- _WHAT THE TASK REQUIRES_
Give every line of text in the material below as a JSON list of strings, one string per line, with blank lines and the pictures left out.

- _EXERCISE MATERIALS_
◆ ◆ ◆ ◆

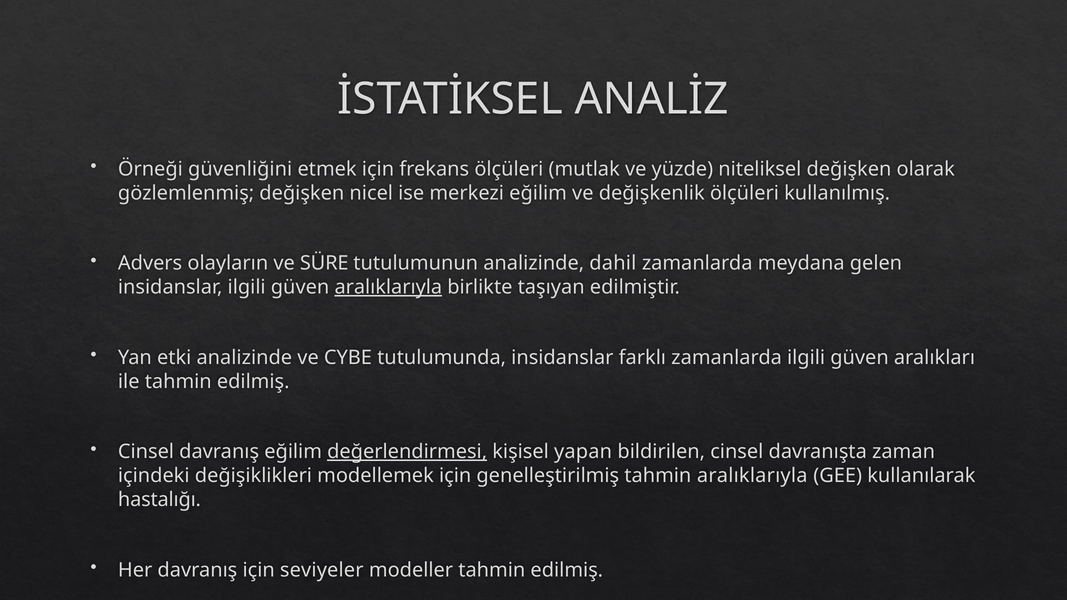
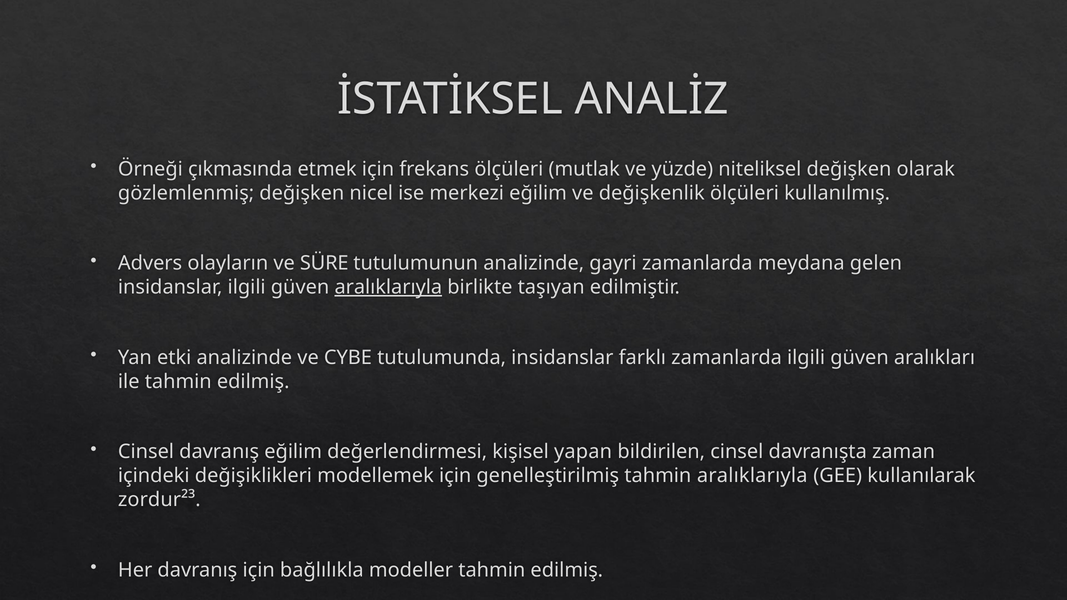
güvenliğini: güvenliğini -> çıkmasında
dahil: dahil -> gayri
değerlendirmesi underline: present -> none
hastalığı: hastalığı -> zordur²³
seviyeler: seviyeler -> bağlılıkla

◆ ◆ ◆ ◆

- _SOLVED EXERCISE_
[
  "güvenliğini: güvenliğini -> çıkmasında",
  "dahil: dahil -> gayri",
  "değerlendirmesi underline: present -> none",
  "hastalığı: hastalığı -> zordur²³",
  "seviyeler: seviyeler -> bağlılıkla"
]